Multiple comparisons inflate the family-wise error rate. Conducting many tests without correction increases the chance of false positives. Use corrections like Bonferroni or Benjamini-Hochberg when making multiple comparisons.

Assumptions Matter

Most parametric tests assume your data meet certain conditions:

Independence: Observations are unrelated and randomly sampled.
Normality: Data follow a normal distribution (less critical with larger samples due to the central limit theorem).
Homogeneity of variance: Groups have similar variability (can be tested with Levene’s test).

Always check these assumptions before reporting results:

# Check normality with Shapiro-Wilk test
shapiro.test(website_visits)

# Check homogeneity of variance
var.test(treatment, control)

Summary

Hypothesis testing provides a rigorous framework for making decisions based on data.
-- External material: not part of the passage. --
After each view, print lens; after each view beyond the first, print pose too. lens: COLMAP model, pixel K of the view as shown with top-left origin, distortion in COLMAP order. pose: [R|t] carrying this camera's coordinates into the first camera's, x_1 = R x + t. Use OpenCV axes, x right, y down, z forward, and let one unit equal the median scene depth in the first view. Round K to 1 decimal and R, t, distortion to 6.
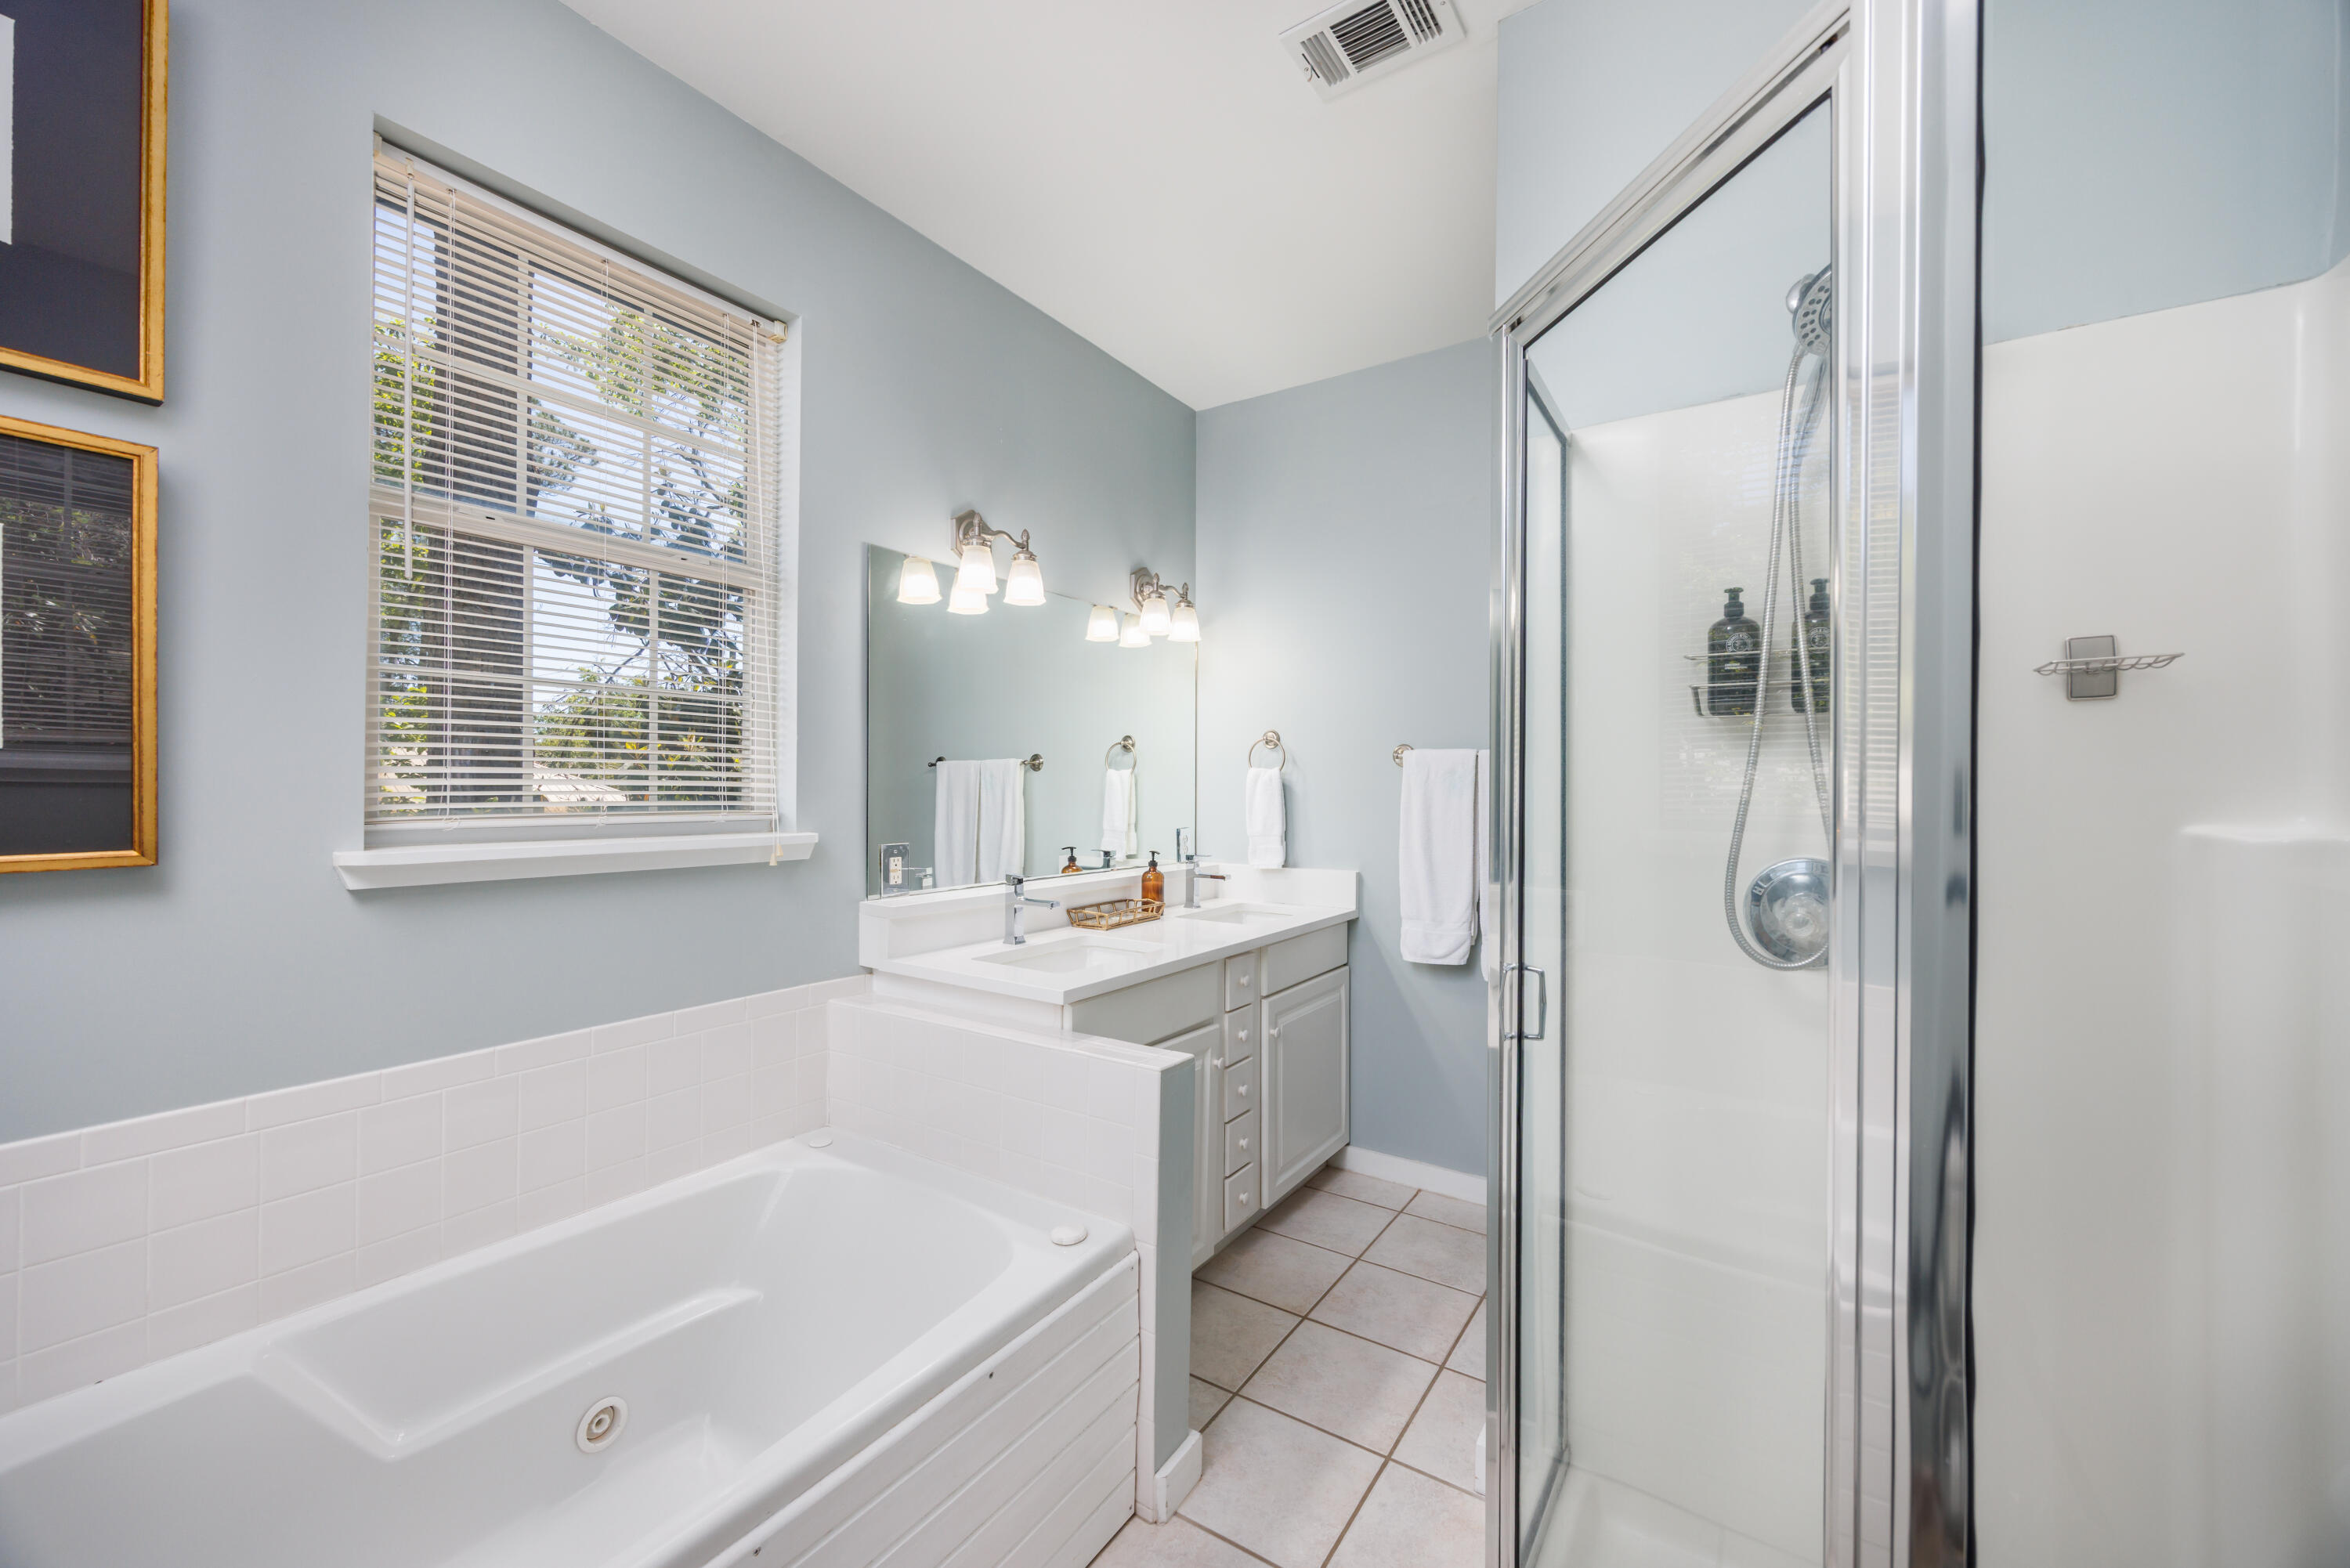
lens RADIAL K [[912.7, 0, 1175.0], [0, 912.7, 784.0], [0, 0, 1]] dist [-0.000336, -0.000034]
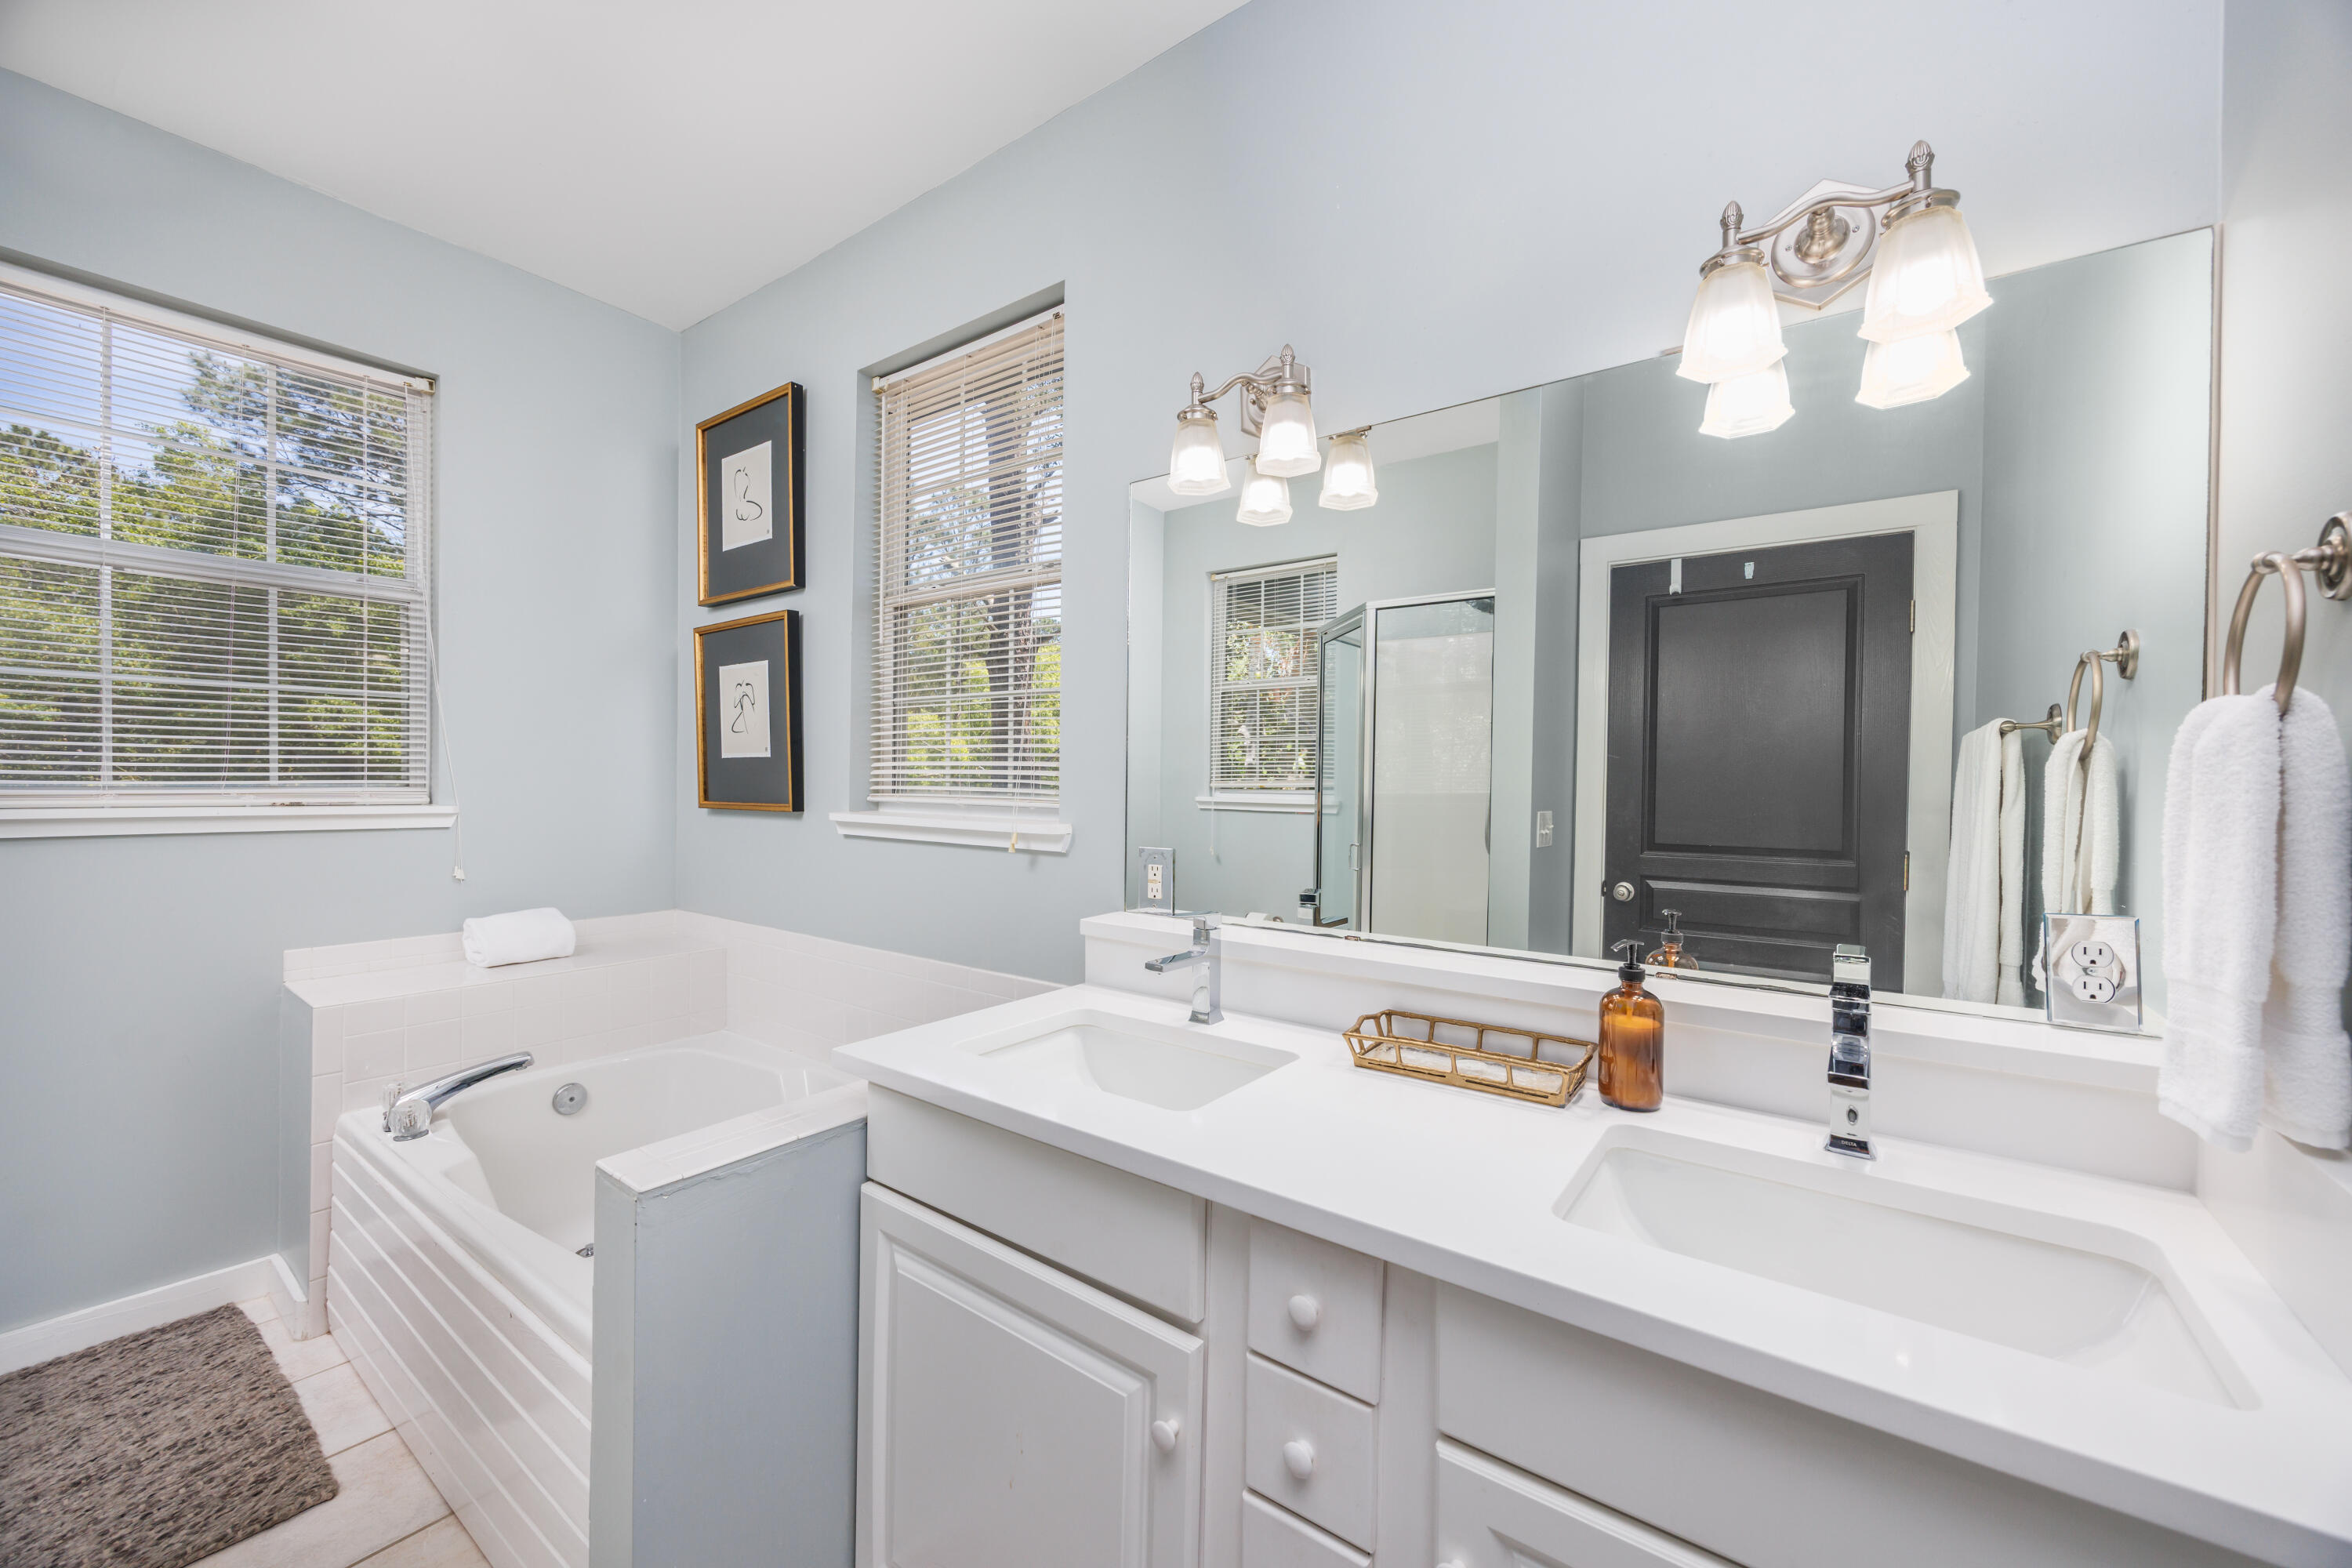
lens RADIAL K [[913.6, 0, 1176.0], [0, 913.6, 784.0], [0, 0, 1]] dist [-0.000336, -0.000034]
pose [[-0.041325, -0.012285, -0.999070, 0.439350], [-0.021184, 0.999710, -0.011416, 0.018125], [0.998921, 0.020692, -0.041573, 0.981551]]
In R, the stats package makes it straightforward to conduct t-tests, chi-square tests, and ANOVA. Remember these key points:

Start with clear hypotheses — define your null and alternative before collecting data.
Choose the right test — one-sample, two-sample, paired, or ANOVA based on your data structure.
Check assumptions — normality, independence, and variance homogeneity affect validity.
Interpret carefully — p-values measure evidence against the null, not probability of truth.
Consider effect size — statistical significance alone doesn’t tell the full story.

With these tools, you can confidently analyze experimental results, evaluate business metrics, and draw valid conclusions from your data in R.